-------- DATASET EXTRACT --------

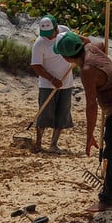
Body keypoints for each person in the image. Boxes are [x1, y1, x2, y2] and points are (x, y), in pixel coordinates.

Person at [53, 31, 112, 213]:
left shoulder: (88, 71)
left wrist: (89, 136)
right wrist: (82, 40)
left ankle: (106, 200)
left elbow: (91, 106)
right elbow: (99, 44)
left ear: (67, 58)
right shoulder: (91, 48)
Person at [30, 15, 74, 153]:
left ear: (56, 28)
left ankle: (53, 144)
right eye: (45, 34)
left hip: (66, 82)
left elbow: (74, 44)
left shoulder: (65, 32)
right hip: (47, 85)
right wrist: (52, 79)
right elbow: (36, 66)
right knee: (44, 115)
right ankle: (38, 143)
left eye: (51, 34)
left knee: (62, 115)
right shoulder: (39, 43)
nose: (48, 37)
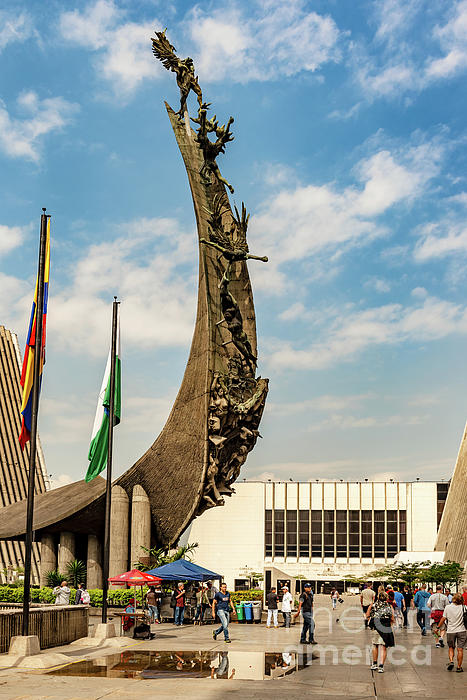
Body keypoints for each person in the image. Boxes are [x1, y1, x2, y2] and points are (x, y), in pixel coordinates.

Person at [436, 592, 467, 672]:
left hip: (451, 631)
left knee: (451, 647)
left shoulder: (448, 607)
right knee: (460, 649)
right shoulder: (464, 607)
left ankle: (451, 661)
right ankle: (459, 667)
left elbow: (443, 618)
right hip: (462, 630)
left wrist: (438, 627)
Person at [366, 591, 395, 674]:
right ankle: (381, 666)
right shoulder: (389, 606)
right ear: (387, 598)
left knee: (375, 645)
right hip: (385, 628)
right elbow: (392, 618)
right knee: (384, 647)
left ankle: (374, 664)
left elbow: (367, 615)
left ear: (378, 597)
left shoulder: (373, 605)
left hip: (375, 626)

--------

Using the data above, transcribe exactly the lines between those containing "left knee: (62, 115)" and "right knee: (460, 649)", inclusive, and leave every picture behind.

left knee: (62, 115)
right shoulder: (39, 43)
nose: (48, 37)
Body keypoints for each person in the image. Boxes are [x1, y1, x2, y2] and points are (x, y), in pixel coordinates.

Person at [436, 592, 467, 672]:
left hip: (451, 631)
left knee: (451, 647)
left shoulder: (448, 607)
right knee: (460, 649)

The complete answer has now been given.